The NFL Could Only Get Away With This For So Long
10:13 AM EST on December 9, 2020
Ravens wide receiver Dez Bryant did not play in last night's game against the Dallas Cowboys, as he was pulled off the field during pre-game warmups because he had just tested positive for COVID-19. What happened next was pretty confusing for everyone, not least of all Bryant.
The game went on without anyone else being yanked because, according to the NFL's contact-tracing protocols, Bryant was not in close contact with any other players or staff prior to the game. According to the league's rules, "close contact" is defined as being within six feet of an infected person for 15 consecutive minutes, or coming into direct contact with the secretions of someone who is infected. Is it possible that Bryant managed to get to the stadium, get ready in the locker room, and then take the field for pre-game warmups without being within six feet of someone else for 15 minutes? I guess? Either way, it was funny to watch the Ravens' editorial director frantically delete this tweet after the positive test was announced:
The timeline of the testing is where things get really silly, though. Bryant became the first player to be put onto the reserve/COVID-19 list so close to the start of a game for one specific reason: The Ravens are closer to a testing lab than most teams. When most teams administer their daily PCR tests, it takes at least 24 hours for those results to come back, which is how we keep hearing about players testing positive for COVID-19 the morning after they've played in an NFL game. But the Ravens are apparently close enough to a lab to get their PCR tests back on the same day:
Imagine if last night's game had taken place at a stadium that was not so close to a testing lab. Nobody would have even known that Bryant's PCR test came back inconclusive until this morning, meaning that he would have played in the game while infected and infectious, and been around his teammates, and helped the NFL put on another football game. We would have found out sometime today that he tested positive for COVID-19, which would have been no different than the regular news dumps that have followed game days all season long.
Now imagine if every team played as close to a testing lab as the Ravens do. How many of those PCR tests administered before games on Sundays, suddenly capable of returning results on the same day, would have led to players getting yanked off the field during warmups, or in the middle of a game? How many additional games would have been played with severely diminished rosters, or canceled outright? How many more embarrassments would be hanging on this season?

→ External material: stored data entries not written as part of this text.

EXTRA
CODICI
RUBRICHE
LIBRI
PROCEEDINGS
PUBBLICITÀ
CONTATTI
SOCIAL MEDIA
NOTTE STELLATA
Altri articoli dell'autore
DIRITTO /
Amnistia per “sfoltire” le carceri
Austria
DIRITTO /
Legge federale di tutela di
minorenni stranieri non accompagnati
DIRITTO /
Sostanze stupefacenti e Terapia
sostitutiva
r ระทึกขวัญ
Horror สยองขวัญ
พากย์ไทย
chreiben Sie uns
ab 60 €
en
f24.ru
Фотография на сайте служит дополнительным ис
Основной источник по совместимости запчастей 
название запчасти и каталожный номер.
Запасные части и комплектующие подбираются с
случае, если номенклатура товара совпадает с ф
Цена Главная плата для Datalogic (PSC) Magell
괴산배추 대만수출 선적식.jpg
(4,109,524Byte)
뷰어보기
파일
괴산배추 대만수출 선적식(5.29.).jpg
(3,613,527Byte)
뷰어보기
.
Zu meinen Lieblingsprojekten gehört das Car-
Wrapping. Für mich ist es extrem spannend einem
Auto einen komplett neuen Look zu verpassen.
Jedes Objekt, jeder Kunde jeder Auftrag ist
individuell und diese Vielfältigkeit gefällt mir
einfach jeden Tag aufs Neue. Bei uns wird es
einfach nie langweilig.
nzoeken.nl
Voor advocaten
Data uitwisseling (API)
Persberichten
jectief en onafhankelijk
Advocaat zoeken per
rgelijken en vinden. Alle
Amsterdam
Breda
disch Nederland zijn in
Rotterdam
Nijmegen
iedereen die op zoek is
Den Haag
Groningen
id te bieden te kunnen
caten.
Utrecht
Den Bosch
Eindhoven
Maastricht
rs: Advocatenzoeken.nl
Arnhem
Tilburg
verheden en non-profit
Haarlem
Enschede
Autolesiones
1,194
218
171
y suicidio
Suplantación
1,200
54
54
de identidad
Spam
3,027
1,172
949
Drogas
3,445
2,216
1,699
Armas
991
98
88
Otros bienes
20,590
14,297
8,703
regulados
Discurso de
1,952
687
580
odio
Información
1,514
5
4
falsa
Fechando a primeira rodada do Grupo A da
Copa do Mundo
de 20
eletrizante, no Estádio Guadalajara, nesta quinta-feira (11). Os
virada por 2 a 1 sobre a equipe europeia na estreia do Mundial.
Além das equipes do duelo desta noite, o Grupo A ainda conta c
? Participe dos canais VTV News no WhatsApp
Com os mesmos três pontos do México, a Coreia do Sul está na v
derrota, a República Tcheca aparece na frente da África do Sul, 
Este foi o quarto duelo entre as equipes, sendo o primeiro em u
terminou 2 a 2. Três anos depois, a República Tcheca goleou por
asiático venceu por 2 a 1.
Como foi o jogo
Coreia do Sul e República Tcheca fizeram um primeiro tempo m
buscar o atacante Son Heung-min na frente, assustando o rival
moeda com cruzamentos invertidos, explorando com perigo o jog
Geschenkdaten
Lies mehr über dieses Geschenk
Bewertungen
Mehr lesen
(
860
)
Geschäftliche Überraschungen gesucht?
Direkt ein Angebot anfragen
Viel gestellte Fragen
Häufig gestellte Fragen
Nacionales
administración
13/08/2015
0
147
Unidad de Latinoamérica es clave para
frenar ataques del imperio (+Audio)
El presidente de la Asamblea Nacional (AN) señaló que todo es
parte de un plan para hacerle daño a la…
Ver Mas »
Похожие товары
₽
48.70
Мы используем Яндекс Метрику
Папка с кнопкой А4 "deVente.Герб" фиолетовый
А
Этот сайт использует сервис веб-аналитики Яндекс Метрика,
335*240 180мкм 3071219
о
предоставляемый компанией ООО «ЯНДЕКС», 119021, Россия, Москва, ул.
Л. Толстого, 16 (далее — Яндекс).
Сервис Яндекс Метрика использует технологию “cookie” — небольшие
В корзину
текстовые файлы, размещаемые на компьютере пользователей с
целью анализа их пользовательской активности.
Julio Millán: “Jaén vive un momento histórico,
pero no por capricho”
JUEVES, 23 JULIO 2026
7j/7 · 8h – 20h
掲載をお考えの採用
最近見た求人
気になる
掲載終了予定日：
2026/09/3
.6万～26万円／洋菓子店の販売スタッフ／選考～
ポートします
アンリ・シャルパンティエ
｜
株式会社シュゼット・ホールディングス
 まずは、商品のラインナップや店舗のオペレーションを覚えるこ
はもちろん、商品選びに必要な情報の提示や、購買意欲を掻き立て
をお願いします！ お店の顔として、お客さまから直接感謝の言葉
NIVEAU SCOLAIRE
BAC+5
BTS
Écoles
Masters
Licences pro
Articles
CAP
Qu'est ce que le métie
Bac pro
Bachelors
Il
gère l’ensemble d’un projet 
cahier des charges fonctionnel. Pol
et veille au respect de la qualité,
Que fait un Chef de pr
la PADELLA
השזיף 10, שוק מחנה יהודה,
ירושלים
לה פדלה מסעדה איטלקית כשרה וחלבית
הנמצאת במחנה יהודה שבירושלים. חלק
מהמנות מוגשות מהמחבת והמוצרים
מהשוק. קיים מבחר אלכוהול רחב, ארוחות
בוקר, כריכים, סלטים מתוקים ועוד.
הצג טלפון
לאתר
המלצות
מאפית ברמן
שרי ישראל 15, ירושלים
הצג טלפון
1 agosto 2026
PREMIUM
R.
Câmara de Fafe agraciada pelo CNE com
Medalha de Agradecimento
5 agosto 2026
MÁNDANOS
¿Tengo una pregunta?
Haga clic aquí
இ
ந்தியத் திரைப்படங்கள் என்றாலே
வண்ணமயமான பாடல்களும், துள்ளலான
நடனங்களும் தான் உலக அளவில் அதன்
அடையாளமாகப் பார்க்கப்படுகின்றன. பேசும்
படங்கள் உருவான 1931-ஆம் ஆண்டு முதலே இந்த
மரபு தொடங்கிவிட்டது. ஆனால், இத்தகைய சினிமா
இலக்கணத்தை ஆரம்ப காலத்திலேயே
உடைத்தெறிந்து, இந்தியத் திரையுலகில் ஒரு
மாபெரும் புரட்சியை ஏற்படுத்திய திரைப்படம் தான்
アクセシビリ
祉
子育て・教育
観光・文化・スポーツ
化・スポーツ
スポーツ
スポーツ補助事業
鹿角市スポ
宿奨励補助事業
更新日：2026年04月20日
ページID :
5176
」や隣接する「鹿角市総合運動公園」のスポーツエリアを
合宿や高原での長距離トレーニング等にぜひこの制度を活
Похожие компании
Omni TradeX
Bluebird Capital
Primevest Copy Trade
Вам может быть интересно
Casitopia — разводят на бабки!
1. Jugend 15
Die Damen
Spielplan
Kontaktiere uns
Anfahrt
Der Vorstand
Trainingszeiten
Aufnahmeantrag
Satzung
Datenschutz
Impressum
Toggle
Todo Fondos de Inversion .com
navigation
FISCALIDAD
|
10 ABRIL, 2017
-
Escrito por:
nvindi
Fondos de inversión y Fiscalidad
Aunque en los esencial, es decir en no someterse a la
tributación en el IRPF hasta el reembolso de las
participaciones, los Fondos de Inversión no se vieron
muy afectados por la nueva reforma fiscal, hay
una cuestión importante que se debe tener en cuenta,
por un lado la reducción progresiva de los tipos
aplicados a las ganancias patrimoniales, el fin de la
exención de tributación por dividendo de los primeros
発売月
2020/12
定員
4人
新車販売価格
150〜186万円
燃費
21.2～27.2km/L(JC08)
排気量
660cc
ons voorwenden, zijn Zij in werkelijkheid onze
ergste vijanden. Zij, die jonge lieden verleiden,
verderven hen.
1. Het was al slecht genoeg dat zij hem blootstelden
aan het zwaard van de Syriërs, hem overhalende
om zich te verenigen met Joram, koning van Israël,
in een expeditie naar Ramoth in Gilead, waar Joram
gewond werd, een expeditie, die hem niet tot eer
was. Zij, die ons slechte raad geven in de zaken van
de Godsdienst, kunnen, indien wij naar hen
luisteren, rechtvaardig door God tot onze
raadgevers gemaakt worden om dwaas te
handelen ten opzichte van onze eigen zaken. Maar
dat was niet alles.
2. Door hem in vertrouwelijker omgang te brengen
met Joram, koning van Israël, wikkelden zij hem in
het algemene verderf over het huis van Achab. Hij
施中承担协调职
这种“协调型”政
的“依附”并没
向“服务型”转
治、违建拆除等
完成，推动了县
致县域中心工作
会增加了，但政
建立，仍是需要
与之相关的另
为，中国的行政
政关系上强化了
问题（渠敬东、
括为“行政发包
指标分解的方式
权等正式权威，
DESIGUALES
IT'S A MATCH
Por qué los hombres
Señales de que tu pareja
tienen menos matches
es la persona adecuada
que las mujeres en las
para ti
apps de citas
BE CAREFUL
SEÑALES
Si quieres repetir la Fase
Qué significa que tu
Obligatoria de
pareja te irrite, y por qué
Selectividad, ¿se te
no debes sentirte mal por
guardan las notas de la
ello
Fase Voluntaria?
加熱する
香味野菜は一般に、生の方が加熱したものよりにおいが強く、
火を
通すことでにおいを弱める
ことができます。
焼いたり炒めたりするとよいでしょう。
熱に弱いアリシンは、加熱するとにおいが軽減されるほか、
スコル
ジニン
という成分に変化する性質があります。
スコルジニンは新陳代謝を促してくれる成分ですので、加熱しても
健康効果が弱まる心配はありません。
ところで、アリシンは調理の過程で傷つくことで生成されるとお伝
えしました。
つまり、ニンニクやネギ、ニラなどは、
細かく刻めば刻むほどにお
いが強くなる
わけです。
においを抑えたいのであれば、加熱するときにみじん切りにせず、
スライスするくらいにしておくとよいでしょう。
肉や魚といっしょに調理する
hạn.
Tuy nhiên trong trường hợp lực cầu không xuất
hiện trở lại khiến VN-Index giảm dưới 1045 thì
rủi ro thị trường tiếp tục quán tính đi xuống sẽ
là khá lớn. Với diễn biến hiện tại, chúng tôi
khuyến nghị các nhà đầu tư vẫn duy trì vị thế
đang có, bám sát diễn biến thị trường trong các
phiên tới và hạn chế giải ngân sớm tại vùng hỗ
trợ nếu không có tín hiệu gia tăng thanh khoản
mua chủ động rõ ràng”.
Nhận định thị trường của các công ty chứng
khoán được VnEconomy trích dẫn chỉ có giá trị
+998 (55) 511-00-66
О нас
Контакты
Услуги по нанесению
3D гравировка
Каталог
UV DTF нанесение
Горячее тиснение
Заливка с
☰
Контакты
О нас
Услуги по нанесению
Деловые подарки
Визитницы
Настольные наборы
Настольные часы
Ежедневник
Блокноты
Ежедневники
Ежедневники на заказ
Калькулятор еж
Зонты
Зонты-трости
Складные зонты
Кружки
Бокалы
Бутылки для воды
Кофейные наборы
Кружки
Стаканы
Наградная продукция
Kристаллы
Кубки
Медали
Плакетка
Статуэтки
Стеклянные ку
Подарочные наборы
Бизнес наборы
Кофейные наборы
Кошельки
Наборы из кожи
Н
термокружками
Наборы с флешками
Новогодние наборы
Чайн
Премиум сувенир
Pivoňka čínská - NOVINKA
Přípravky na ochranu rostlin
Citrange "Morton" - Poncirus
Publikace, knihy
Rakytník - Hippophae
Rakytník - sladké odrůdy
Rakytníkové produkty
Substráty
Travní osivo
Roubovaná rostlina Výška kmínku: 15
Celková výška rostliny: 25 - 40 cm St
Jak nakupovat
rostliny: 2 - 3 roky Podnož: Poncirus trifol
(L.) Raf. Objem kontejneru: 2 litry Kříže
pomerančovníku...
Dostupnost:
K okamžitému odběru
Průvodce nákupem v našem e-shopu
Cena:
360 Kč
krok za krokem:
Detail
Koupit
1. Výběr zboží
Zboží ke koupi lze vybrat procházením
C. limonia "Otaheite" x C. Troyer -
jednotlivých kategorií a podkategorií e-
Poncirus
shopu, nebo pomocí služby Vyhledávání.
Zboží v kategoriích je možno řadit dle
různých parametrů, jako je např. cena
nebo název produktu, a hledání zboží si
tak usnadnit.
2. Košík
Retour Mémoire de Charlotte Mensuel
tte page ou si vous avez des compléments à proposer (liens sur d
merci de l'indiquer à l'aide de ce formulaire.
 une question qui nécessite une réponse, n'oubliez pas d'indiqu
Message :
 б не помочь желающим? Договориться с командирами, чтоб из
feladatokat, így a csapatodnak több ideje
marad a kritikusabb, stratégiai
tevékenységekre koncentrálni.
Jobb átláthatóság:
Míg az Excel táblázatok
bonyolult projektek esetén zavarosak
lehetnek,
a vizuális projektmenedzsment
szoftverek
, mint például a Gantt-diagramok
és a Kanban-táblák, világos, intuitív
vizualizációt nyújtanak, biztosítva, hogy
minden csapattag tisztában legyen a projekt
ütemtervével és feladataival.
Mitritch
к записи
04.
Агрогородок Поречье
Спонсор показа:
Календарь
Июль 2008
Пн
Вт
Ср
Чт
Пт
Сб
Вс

The thing to remember about all of this—the testing protocols, the contact tracing, etc.—is that none of it really means anything. When the NFL congratulates itself for staging yet another successful week of football, all it is really doing is highlighting its ability to awkwardly maneuver within a set of arbitrary parameters that it created for itself. It's nothing more than various geographical quirks that have kept every other NFL team from dealing with a situation like the Ravens and Dez Bryant did last night, and it's nothing more than the NFL's ability to follow its own made-up set of rules that has allowed it to get this far into a season while scores of players and staffers continue to get infected. None of this could be any stupider.